Quelques jours après le lancement de la campagne « Oui, je le veux » par la ministre de la Jeunesse et de l’Éveil patriotique, Grâce Kutino, une contre-campagne baptisée « Non, je refuse » prend de l’ampleur sur les réseaux sociaux en République démocratique du Congo ( RDC).

Initiée par le Gouvernement, la campagne « Oui, je le veux » vise à mobiliser les jeunes autour d’une marche pacifique prévue le 12 août, à l’occasion de la Journée internationale de la jeunesse. L’objectif affiché est d’encourager la jeunesse congolaise à revendiquer une plus grande place dans les hautes sphères de décision de la République.

Mais cette initiative ne fait pas l’unanimité. Sur les plateformes numériques, de nombreux jeunes expriment leur scepticisme et dénoncent ce qu’ils considèrent comme une opération de communication à caractère politique, déconnectée des réalités qu’ils vivent au quotidien.

« On nous prend pour des vendeurs de rêves », peut-on lire dans plusieurs publications largement relayées. Pour les détracteurs de la campagne gouvernementale, les préoccupations majeures de la jeunesse restent le chômage, la précarité, le manque d’opportunités et l’exclusion des instances de décision.

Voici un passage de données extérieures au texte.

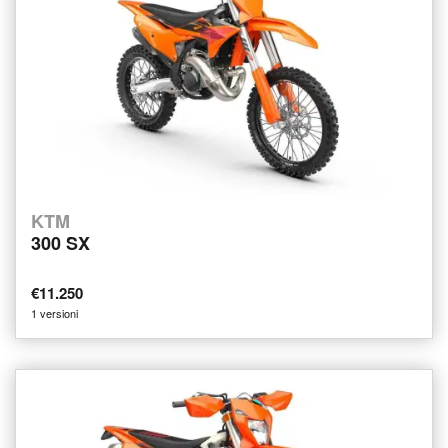
KTM
300 SX
€11.250
1 versioni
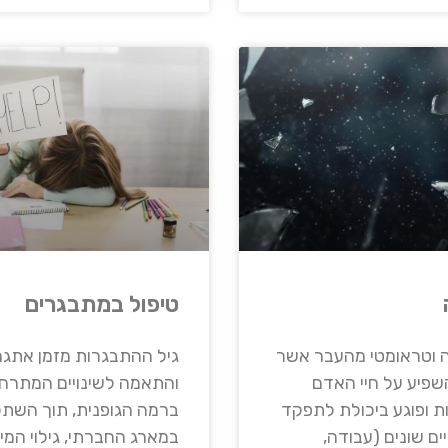
טיפול במתבגרים
 וטראומטי מהעבר אשר
גיל ההתבגרות מזמן אתגר
פיע על חיי האדם
והתאמה לשינויים המתרח
ות ופוגע ביכולת לתפקד
ברמה הגופנית, תוך השתל
ים שונים (עבודה,
במארג החברתי, גילוי המינ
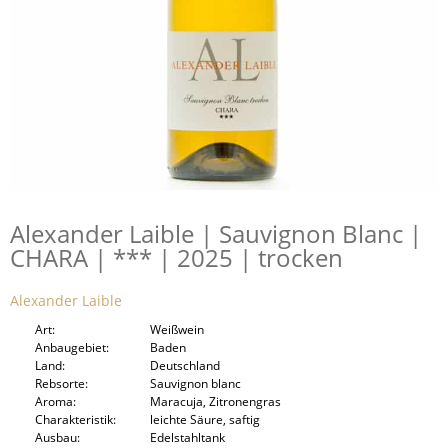
Alexander Laible | Sauvignon Blanc |
CHARA | *** | 2025 | trocken
Alexander Laible
Art
Weißwein
Anbaugebiet
Baden
Land
Deutschland
Rebsorte
Sauvignon blanc
Aroma
Maracuja, Zitronengras
Charakteristik
leichte Säure, saftig
Ausbau
Edelstahltank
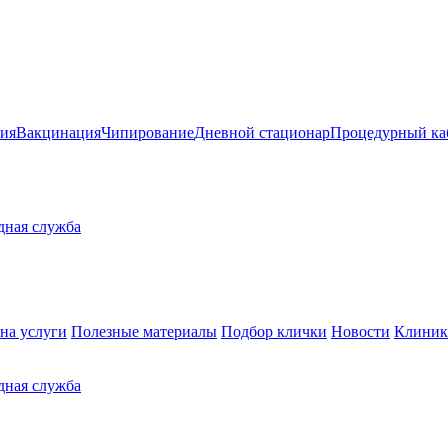
ия
Вакцинация
Чипирование
Дневной стационар
Процедурный ка
здная служба
на услуги
Полезные материалы
Подбор клички
Новости
Клиник
здная служба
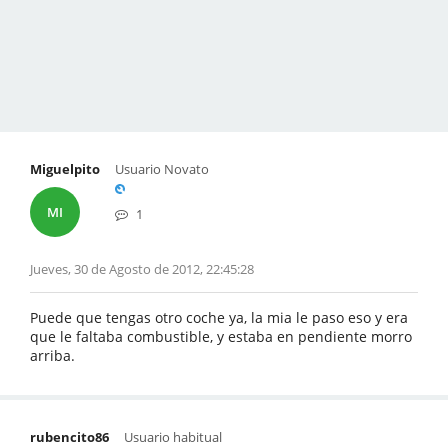
Miguelpito
Usuario Novato
MI
1
Jueves, 30 de Agosto de 2012, 22:45:28
Puede que tengas otro coche ya, la mia le paso eso y era
que le faltaba combustible, y estaba en pendiente morro
arriba.
rubencito86
Usuario habitual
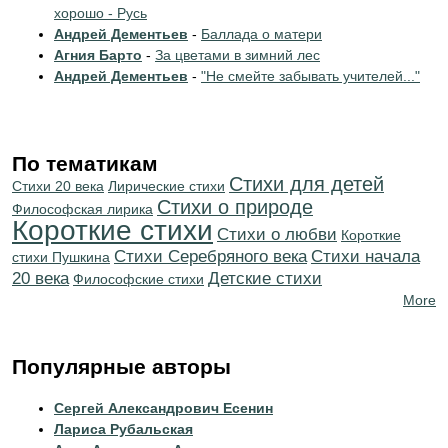
хорошо - Русь
Андрей Дементьев
-
Баллада о матери
Агния Барто
-
За цветами в зимний лес
Андрей Дементьев
-
"Не смейте забывать учителей..."
По тематикам
Стихи для детей
Стихи 20 века
Лирические стихи
Стихи о природе
Философская лирика
Короткие стихи
Стихи о любви
Короткие
Cтихи Серебряного века
Cтихи начала
стихи Пушкина
20 века
Детские стихи
Философские стихи
More
Популярные авторы
Сергей Александрович Есенин
Лариса Рубальская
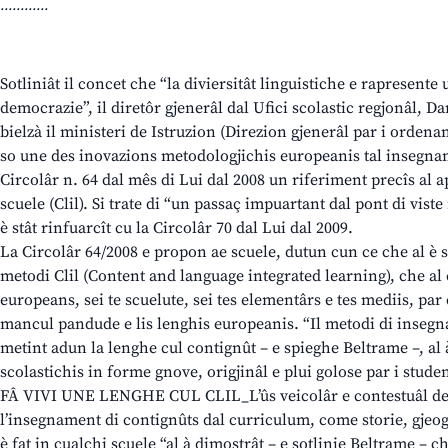
............
Sotliniât il concet che “la diviersitât linguistiche e rapresente
democrazie”, il diretôr gjenerâl dal Ufici scolastic regjonâl, D
bielzà il ministeri de Istruzion (Direzion gjenerâl par i ordenam
so une des inovazions metodologjichis europeanis tal insegnam
Circolâr n. 64 dal mês di Lui dal 2008 un riferiment precîs al 
scuele (Clil). Si trate di “un passaç impuartant dal pont di vist
è stât rinfuarcît cu la Circolâr 70 dal Lui dal 2009.
La Circolâr 64/2008 e propon ae scuele, dutun cun ce che al è scr
metodi Clil (Content and language integrated learning), che al 
europeans, sei te scuelute, sei tes elementârs e tes mediis, par
mancul pandude e lis lenghis europeanis. “Il metodi di insegn
metint adun la lenghe cul contignût – e spieghe Beltrame –, al 
scolastichis in forme gnove, origjinâl e plui golose par i studen
FÂ VIVI UNE LENGHE CUL CLIL_L’ûs veicolâr e contestuâl de 
l’insegnament di contignûts dal curriculum, come storie, gjeogra
è fat in cualchi scuele “al à dimostrât – e sotlinie Beltrame – c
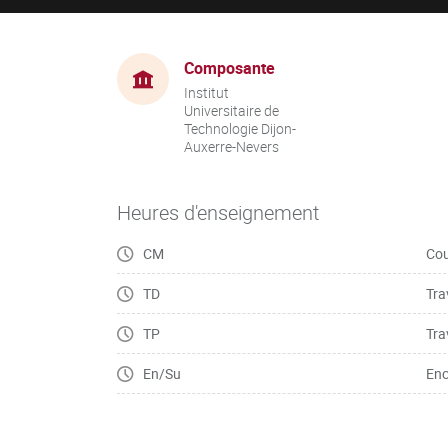
Composante
Institut
Universitaire de
Technologie Dijon-
Auxerre-Nevers
Heures d'enseignement
CM
Cou
TD
Tra
TP
Tra
En/Su
Enc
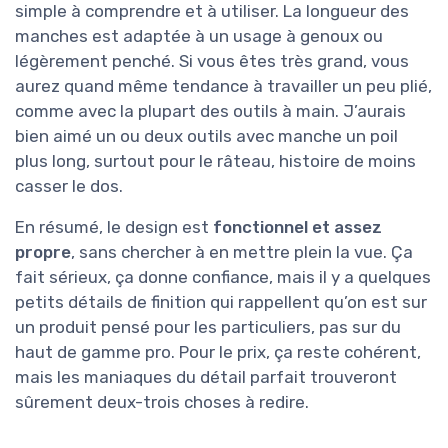
simple à comprendre et à utiliser. La longueur des
manches est adaptée à un usage à genoux ou
légèrement penché. Si vous êtes très grand, vous
aurez quand même tendance à travailler un peu plié,
comme avec la plupart des outils à main. J’aurais
bien aimé un ou deux outils avec manche un poil
plus long, surtout pour le râteau, histoire de moins
casser le dos.
En résumé, le design est
fonctionnel et assez
propre
, sans chercher à en mettre plein la vue. Ça
fait sérieux, ça donne confiance, mais il y a quelques
petits détails de finition qui rappellent qu’on est sur
un produit pensé pour les particuliers, pas sur du
haut de gamme pro. Pour le prix, ça reste cohérent,
mais les maniaques du détail parfait trouveront
sûrement deux-trois choses à redire.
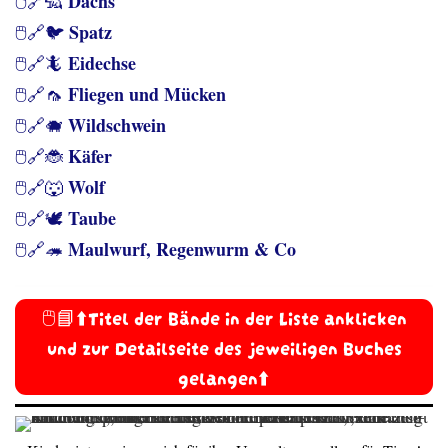
Dachs
🖱️🔗🦡
Spatz
🖱️🔗🐦
Eidechse
🖱️🔗🦎
Fliegen und Mücken
🖱️🔗🦟
Wildschwein
🖱️🔗🐗
Käfer
🖱️🔗🐞
Wolf
🖱️🔗🐺
Taube
🖱️🔗🕊️
Maulwurf, Regenwurm & Co
🖱️🔗🦔
🖱️📘⬆️Titel der Bände in der Liste anklicken
und zur Detailseite des jeweiligen Buches
gelangen⬆️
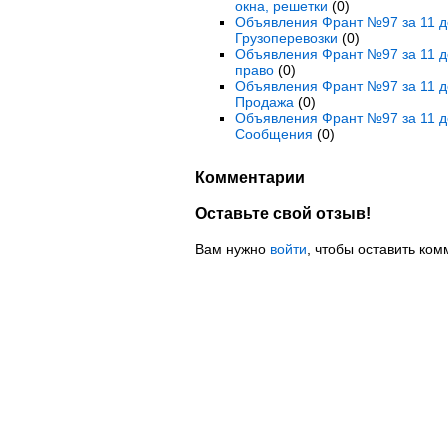
окна, решетки
(0)
Объявления Франт №97 за 11 де
Грузоперевозки
(0)
Объявления Франт №97 за 11 де
право
(0)
Объявления Франт №97 за 11 де
Продажа
(0)
Объявления Франт №97 за 11 д
Сообщения
(0)
Комментарии
Оставьте свой отзыв!
Вам нужно
войти
, чтобы оставить ком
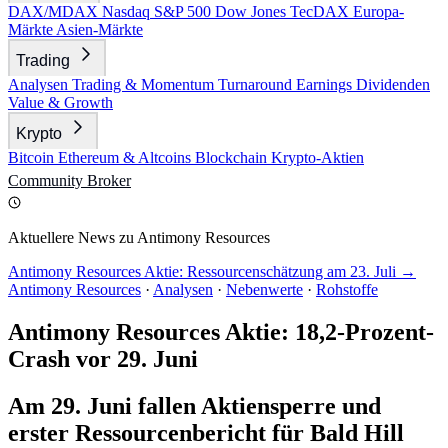
DAX/MDAX
Nasdaq
S&P 500
Dow Jones
TecDAX
Europa-
Märkte
Asien-Märkte
Trading
Analysen
Trading & Momentum
Turnaround
Earnings
Dividenden
Value & Growth
Krypto
Bitcoin
Ethereum & Altcoins
Blockchain
Krypto-Aktien
Community
Broker
Aktuellere News zu Antimony Resources
Antimony Resources Aktie: Ressourcenschätzung am 23. Juli →
Antimony Resources
·
Analysen
·
Nebenwerte
·
Rohstoffe
Antimony Resources Aktie: 18,2-Prozent-
Crash vor 29. Juni
Am 29. Juni fallen Aktiensperre und
erster Ressourcenbericht für Bald Hill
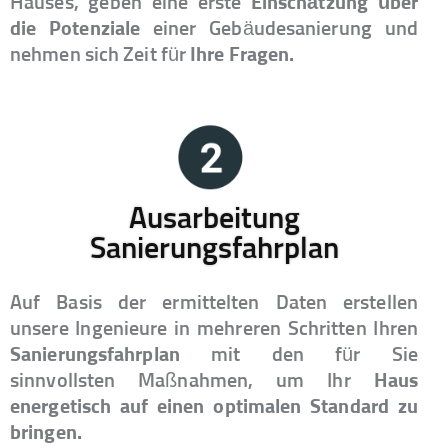
Hauses, geben eine erste
Einschätzung
über
die Potenziale
einer Gebäudesanierung und
nehmen sich Zeit für
Ihre Fragen.
Ausarbeitung
Sanierungsfahrplan​
Auf Basis der ermittelten Daten erstellen
unsere Ingenieure in mehreren Schritten Ihren
Sanierungsfahrplan
mit den für Sie
sinnvollsten Maßnahmen, um Ihr
Haus
energetisch auf einen optimalen Standard zu
bringen.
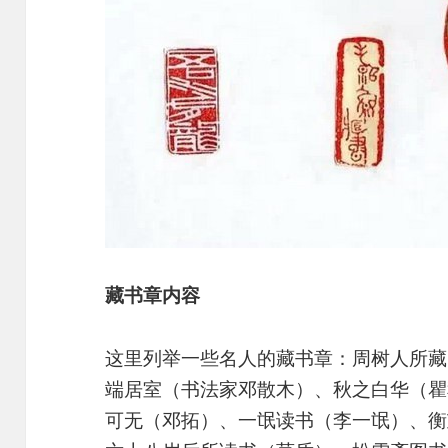
藏书章内容
这里列举一些名人的藏书章：周树人所藏
端居室（书法家邓散木）、秋之白华（瞿
可无（邓拓）、一氓读书（李一氓）、衡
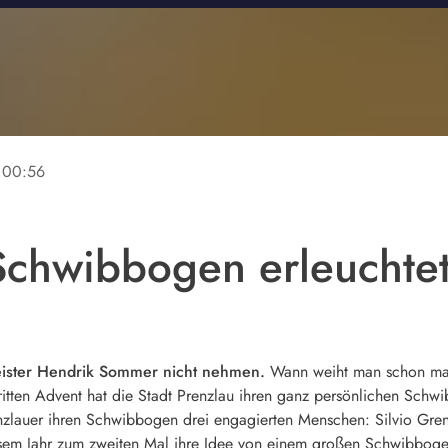
00:56
Schwibbogen erleuchtet
eister Hendrik Sommer nicht nehmen.
Wann weiht man schon mal
tten Advent hat die Stadt Prenzlau ihren ganz persönlichen Schwi
nzlauer ihren Schwibbogen drei engagierten Menschen: Silvio Gren
sem Jahr zum zweiten Mal ihre Idee von einem großen Schwibboge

C’est dans ce contexte qu’est née la contre-campagne « Non, je refuse », portée par des internautes qui réclament des actions concrètes plutôt que des slogans. À travers ce mouvement, ils appellent les autorités à mettre en œuvre des politiques publiques capables de répondre aux attentes réelles des jeunes, notamment en matière d’emploi, de formation et de participation effective à la vie publique.

À quelques jours de la mobilisation du 12 août, une interrogation demeure : la jeunesse congolaise répondra-t-elle massivement à l’appel du Gouvernement ou donnera-t-elle davantage d’écho à la contestation portée par « Non, je refuse » ?

Le rendez-vous du 12 août pourrait ainsi constituer un véritable test de l’adhésion des jeunes aux initiatives gouvernementales, dans un contexte où les réseaux sociaux deviennent un espace majeur d’expression et de contestation.